El punto que ataca en seguida Roustan es en cierto modo una aplicación del anterior: la teoría figariana de la emoción estética, con la atribución a ésta de un papel vital, de un significado biológico. La acoge con verdadera simpatía, subrayando su originalidad, y se siente también aquí dispuesto a complementarla con argumentaciones personales, compartiendo la crítica que Figari, no obstante su biologismo psicológico, hacía de la teoría fisiológica de las emociones de James y Lange.

- [DATOS DE ORIGEN]:
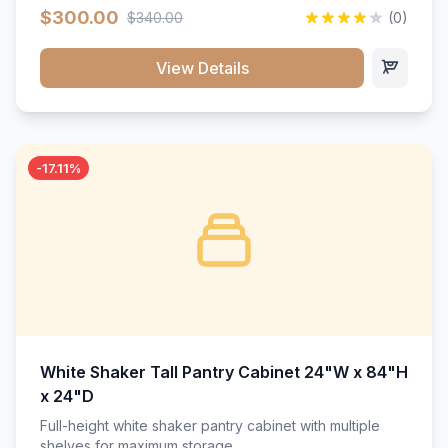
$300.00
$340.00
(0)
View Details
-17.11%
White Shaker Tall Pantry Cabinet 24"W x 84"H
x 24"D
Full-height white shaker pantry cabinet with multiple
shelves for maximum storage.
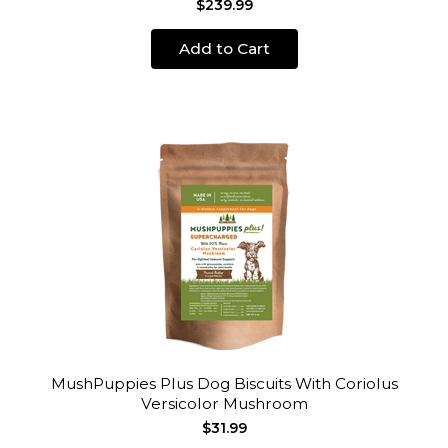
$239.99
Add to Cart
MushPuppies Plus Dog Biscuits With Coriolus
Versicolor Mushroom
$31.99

* * *

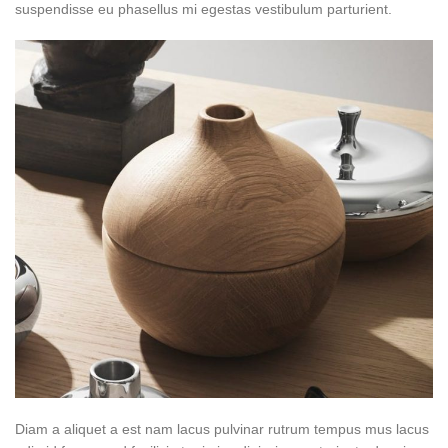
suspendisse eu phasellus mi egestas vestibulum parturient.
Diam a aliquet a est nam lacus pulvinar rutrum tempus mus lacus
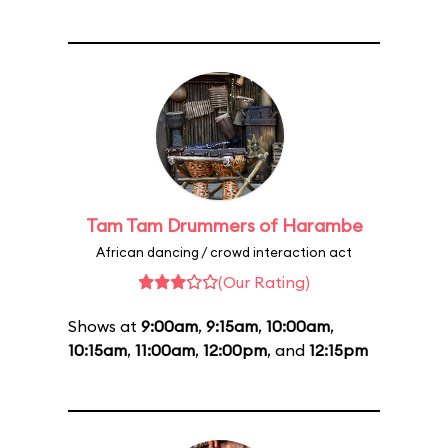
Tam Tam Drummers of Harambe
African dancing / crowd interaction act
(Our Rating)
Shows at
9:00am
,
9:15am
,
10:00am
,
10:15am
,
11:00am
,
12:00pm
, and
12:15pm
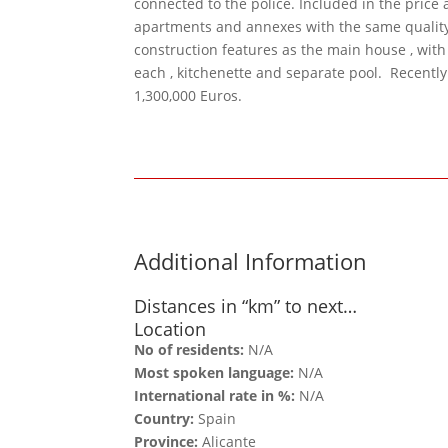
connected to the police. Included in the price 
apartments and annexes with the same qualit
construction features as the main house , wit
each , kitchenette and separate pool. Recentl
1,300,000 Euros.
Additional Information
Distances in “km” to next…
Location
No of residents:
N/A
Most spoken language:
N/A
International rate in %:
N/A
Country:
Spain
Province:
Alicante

- [OBJETIVO DEL EJERCICIO]:
Reproduzca literalmente el fragmento del texto de origen que va desde "El punto que" hasta "James y Lange.".

- [RESPUESTA]:
El punto que ataca en seguida Roustan es en cierto modo una aplicación del anterior: la teoría figariana de la emoción estética, con la atribución a ésta de un papel vital, de un significado biológico. La acoge con verdadera simpatía, subrayando su originalidad, y se siente también aquí dispuesto a complementarla con argumentaciones personales, compartiendo la crítica que Figari, no obstante su biologismo psicológico, hacía de la teoría fisiológica de las emociones de James y Lange.